» Page excerpt:

This is actually something about the code samples in Rust docs that irks me a bit.
My view is that sample code such as this should be as idiomatic as possible and that means providing a sample demonstrating a typical real use case. So seeing "unwrap" in this context doesn't sit well with me.
In fairness, this isn't specific to Rust. I find sample code like this in many projects regardless of language. However Rust is billing itself as a safe systems programming alternative to C and C++. It would help its marketing efforts, in my opinion, by having more robust samples than the competition. And let's be honest: given the competition is C and C++, that's a low, low bar--and this comes from a guy who's about as big a fanboy of those two languages as possible.
Edit for more disclaimer: documenting Rust code is a real pleasure. The team has done a stellar job at making documentation an easy thing to do while writing the code. It's already better in most cases than many other projects I can think of.
If the bind fails, panic seems totally appropriate. Bonus points for telling me it failed for EADDRINUSE. This is head and shoulders above anything C could deliver IMO. It's a fair debate whether we should prefer the simplicity of panic over the elegance of unwinding and handling.
So, to be clear, unwrap is safe. It is never going to cause the sorts of memory issues that an uncontrolled crash is.
That is, in terms of safety, this is the same thing as explicitly handling the error and then terminating the process. Which is the only real way you're going to handle this error anyway, unless you wanted some sort of retry logic. Which you might!
I agree that in terms of safety it's equivalent. However in terms of how an actual program would be written it's...Less than optimal. I almost never simply allow a panic-like termination in a program like this, if it can be trapped, without doing something else, even if it's just to spit out a log/stdout message with a descriptive reason. Then again the plural of anecdote isn't data, and maybe I'm the oddball here.
Yeah, unwrap()s in examples should be written to use expect() (which spits a message and then panics).
But for most example programs there's no easy way to handle errors further than just using expect() unless you want there to be more error handling code than actual useful example code.
Rust n00b here (I read a lot about it but haven't written a line yet), but wouldn't `.orPanic('error message')` be a better name than `.expect('error message')`? The latter seems backwards.
I understand the intent, but usually the programmatic object is the subject of the sentence, the method is the verb and the parameter/argument is the grammatical object.
Here, the programmatic object is the grammatical object. That's what I meant by 'backwards'.
could_fail().or_panic_with('message') may be even better.
A lot of people don't seem to agree with me but I think even expect is too long of a name and terseness for commonly used names seems more important to me than reading like natural language.

» Objectives:
1: In the discussion of Rust sample code, what does expect() do?
2: Continue the discussion of error handling in Rust sample code from its final comment.

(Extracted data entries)

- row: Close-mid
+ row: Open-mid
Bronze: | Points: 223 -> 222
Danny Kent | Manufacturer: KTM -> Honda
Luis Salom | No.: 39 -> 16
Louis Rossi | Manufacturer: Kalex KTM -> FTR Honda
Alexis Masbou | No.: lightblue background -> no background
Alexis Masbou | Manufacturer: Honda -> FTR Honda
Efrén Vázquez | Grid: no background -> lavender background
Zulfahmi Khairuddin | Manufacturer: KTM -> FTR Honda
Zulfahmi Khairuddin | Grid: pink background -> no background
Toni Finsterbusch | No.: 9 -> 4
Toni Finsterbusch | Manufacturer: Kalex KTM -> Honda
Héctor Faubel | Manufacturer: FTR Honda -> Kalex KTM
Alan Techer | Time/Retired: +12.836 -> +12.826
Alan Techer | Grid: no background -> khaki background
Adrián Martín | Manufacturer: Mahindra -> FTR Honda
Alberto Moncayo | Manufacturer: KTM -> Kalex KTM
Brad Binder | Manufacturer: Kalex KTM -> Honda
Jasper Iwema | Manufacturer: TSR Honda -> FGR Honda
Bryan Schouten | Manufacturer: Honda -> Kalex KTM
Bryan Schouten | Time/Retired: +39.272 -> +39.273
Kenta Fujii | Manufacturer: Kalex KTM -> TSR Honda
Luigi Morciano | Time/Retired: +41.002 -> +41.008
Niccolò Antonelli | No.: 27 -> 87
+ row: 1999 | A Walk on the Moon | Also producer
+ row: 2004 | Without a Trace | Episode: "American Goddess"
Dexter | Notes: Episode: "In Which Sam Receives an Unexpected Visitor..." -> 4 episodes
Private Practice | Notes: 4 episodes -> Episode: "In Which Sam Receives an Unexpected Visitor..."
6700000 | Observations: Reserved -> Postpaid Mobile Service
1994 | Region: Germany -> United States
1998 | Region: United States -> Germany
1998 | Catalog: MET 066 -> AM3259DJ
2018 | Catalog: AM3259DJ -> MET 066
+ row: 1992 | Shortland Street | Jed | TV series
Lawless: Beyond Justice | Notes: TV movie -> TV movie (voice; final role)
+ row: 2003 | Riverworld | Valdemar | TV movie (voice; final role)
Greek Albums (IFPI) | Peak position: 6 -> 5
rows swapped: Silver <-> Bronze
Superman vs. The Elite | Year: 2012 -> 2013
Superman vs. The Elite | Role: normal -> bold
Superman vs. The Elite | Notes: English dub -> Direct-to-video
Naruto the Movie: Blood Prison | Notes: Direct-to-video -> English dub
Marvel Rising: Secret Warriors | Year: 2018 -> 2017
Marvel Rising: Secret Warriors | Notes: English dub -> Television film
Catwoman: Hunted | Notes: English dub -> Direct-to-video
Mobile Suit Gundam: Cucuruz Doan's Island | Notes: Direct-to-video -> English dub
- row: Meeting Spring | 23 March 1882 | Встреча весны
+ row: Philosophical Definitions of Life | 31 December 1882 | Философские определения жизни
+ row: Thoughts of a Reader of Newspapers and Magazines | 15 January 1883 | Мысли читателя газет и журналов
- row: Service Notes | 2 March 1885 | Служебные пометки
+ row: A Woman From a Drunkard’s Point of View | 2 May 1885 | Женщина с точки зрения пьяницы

» Expected outputs:
1: It prints a message and then panics.

2:
unwrap should be confined to test and temporary code. It somewhat makes sense in example code, but expect is better for that.
There are sometimes cases when you very easily know that the unwrap will never fail and if it does something has gone very horribly wrong, in which case you might use it.
Libraries should keep usage of unwrap/expect to a minimum. Applications can be more liberal with it, but they should try to use expect or better error handling.
Not everyone perfectly follows this, sadly. But most do.
It's at least partly a matter of affordance. You could soft-deprecate .unwrap() and .expect() (emit warnings at compile time, it will be annoying but not fatal), and provide a new version of expect with a name that's more cumbersome to type (or_panic_with(...) isn't bad in that regard, but you could do even worse... or_panic_with_error_message(...) :-).
> even if it's just to spit out a log/stdout message.
This will print an error out already.
$ ./target/debug/tokiotest
thread 'main' panicked at 'called `Result::unwrap()` on an `Err` value: Error { repr: Os { code: 98, message: "Address already in use" } }', ../src/libcore/result.rs:837
Printing out a _better_ error might be helpful, though, I'll agree :) You could use expect for that, which lets you change the message in the ''s easily.
This really shows a fundamental tension though, in documentation. Is this example supposed to be demonstrating error handling? Or just get you going? Does adding more complex error handling distract from the point it's trying to teach? These are sort of open-ended questions.
Wasn't there an attempt to get a variation of main that returned result at one point(that would presumably print error and set exit code one error)? Back before "?"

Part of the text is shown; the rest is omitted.